Как Королева обрела подлинное познание своей смерти, и о делах, что она относительно сего свершила, и как она вручила древо Креста своим сыновьям
Говорил я уже в другом месте о той сентенции философа [Аристотеля], что все люди естественным образом желают знания; и я говорил о естественном сем желании лишь в отношении вещей телесных, равно как и вещей, что даются человеку в качестве основ истинного знания. Ибо всякая мудрость в сем мире была бы малоценной, если бы только мы не могли прийти чрез нее к тому подлинному познанию вещей, чрез кои душа получает спасение, поскольку всякое знание без Бога не есть знание, посему всякий конец добродетельной жизни есть в истинном познании Бога.
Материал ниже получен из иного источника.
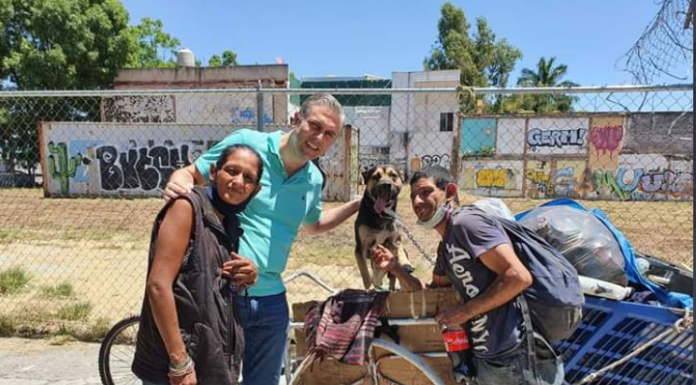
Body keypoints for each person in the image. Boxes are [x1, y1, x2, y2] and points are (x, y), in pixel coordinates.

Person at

И поскольку мы уже много раз говорили о великих добродетелях, что были в сей Королеве, следует [нам теперь] узнать, как наш Господь Бог пожелал наделить ее истинным знанием, показав ей темноту жизни настоящей, чрез любовь внутреннюю, что Он дал ей к Самому Себе, с подлинным познанием конца своей жизни. И хотя суд над душою состоится лишь в присутствии (no conspeito) Нашего Господа Бога — каковую тайну Он пожелал, чтобы не изведал ни один человек, облеченный в сию бренную плоть, — все мудрецы, в особенности Святой Фома [253], что ради божественного созерцания взошел на вершину истинного знания, полагают, что когда существо приближается к своему концу, оно обретает истинное познание Создателя и горько раскаивается в своих грехах, — [и] что тогда суд сего [Создателя] есть истинное спасение. Каковой знак может быть узнан чрез тех, кто в подобное время говорит со своими аббатами (abades) [исповедниками] обо всех изъянах (falecimentos), что ощущает на своей совести, согласно тому святому совету, коему пророк [царь Давид] учит в псалме, говоря: «Я возвращусь чрез все свои годы назад, очищая недра своей совести, дабы перечислить Тебе горести души моей».
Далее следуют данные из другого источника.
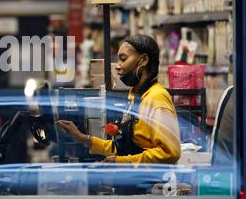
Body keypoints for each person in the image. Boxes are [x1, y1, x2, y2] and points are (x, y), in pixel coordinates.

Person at [57, 35, 181, 164]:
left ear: (143, 60)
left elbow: (170, 152)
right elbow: (124, 148)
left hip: (153, 182)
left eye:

Чрез каковое покаяние мы можем доподлинно узнать, как та святая Королева обрела истинное блаженство; ибо, хоть и весьма часто была она исповедуема во все иные времена, после того как болезнь таким вот образом усилилась в ней, она говорила весьма пространно со своим аббатом и, в возмещение некоторых тягот [совести], коли они у нее и были, приказала раздать многие милостыни и [содеять] иные великие дела милосердия, приводя много доводов в раскаяние за свои грехи, каковые [доводы] своим благочестием много заставляли дивиться (faziam grande contricao) того ее исповедника. И по завершении сего она велела призвать своих сыновей и сказала им:
— Бог ведает, какое желание (camanho desejo) всегда имела я узреть тот час, когда ваш отец сделает вас рыцарями; и для сего я приказала изготовить и украсить три меча. И хотя бы Богу было угодно, чтобы я в сем мире не узрела подобной радости, да будет Он прославлен за все.